After several minutes of berating taxi driver Zeng Xianzhong, Guo snapped the camera down from its position above his head.

Whether or not to install cameras in taxis has provoked wide public debate around the city, and has been a similar source of controversy in other major cities such as Chongqing and Wuhan. Xinjiang, however, is the most aggressive of all in its intent to install cameras in all its taxis within the year.

As well as being concerned about their privacy, many people are also worried that their images may be misused.

"It's so unsettling, like being candidly snapped," real estate agent Shen Lan said, according to the newspaper.
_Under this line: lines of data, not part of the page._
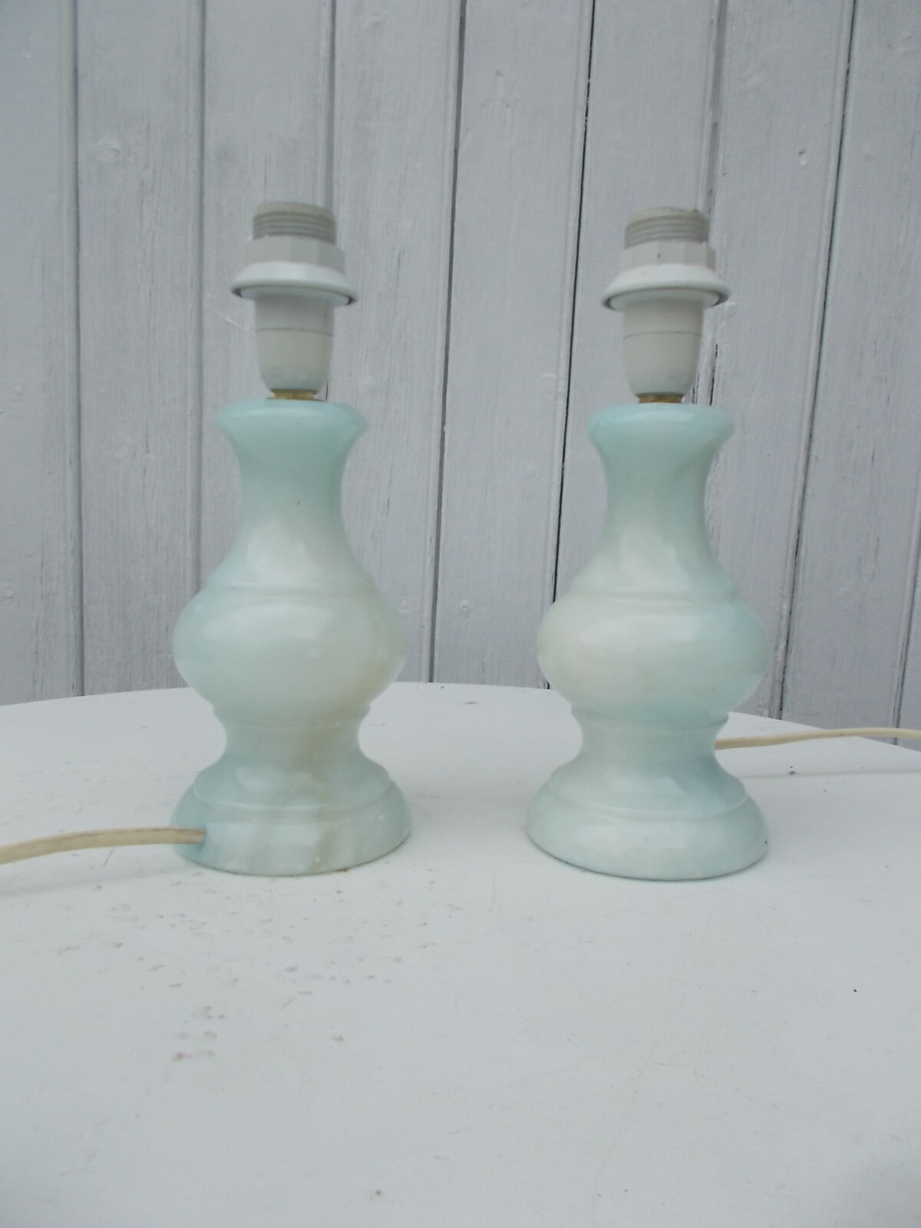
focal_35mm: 26
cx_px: 460
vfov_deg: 67.3
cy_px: 614
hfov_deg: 53.1
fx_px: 922
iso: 80
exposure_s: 1/125
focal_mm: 4.6
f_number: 8
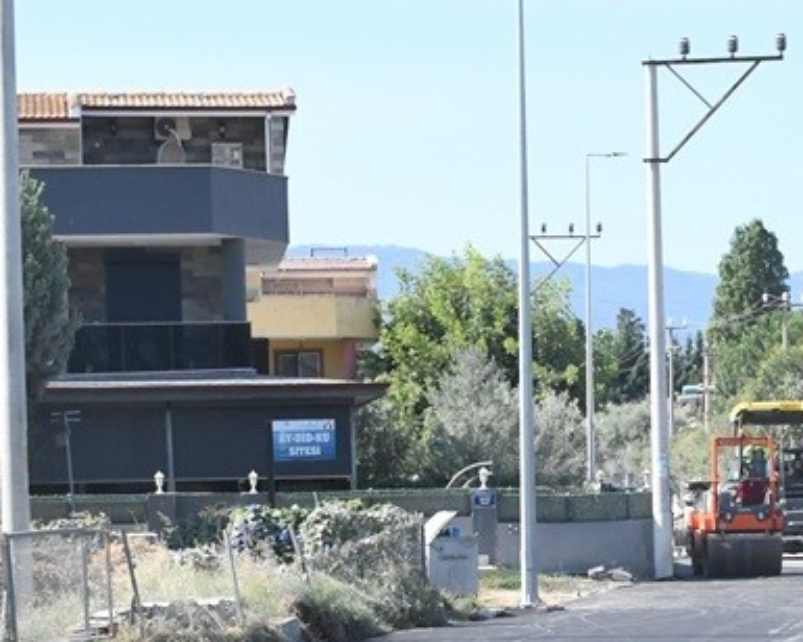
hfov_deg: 13.5
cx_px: 750
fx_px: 3351
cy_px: 740
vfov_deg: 10.8
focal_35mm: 141
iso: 1600
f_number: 7.1
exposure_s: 1/3200
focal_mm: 35
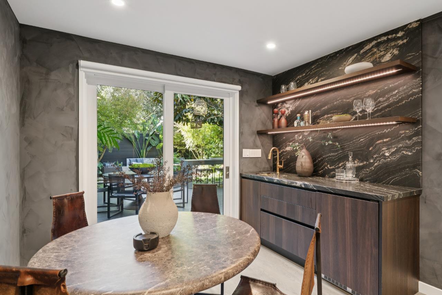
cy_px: 157
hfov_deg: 83.7
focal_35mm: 20
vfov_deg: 61.9
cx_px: 243
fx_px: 246
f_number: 8
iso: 640
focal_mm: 17
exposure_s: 1/4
Cameras owned by public organizations such as subway and traffic monitors in Shanghai and Shenzhen are known to have been abused to invade citizens' privacy.

But none of the pictures taken in taxis will be used for commercial purposes, and cameras are aimed at all passengers, according to the Urumqi taxi association.

These cameras are in fact crucial to guaranteeing taxi drivers' security, which has been increasingly threatened by violent crime, especially robbery, in recent years, the city's office of public transport management said.

In the first three months of this year, there were five reported muggings of taxi-drivers, and two drivers were killed in February and March.

Taxi-targeted crime was disturbingly rampant in 2003, when there were 98 reported robberies, five drivers were killed and 38 injured.

Zhang Bing, a lawyer at the Hengda Law Firm in Urumqi, said that taxi photographing does not infringe privacy or image because the inside of a taxi is a public space, and pictures are used to maintain social stability and combat crimes only.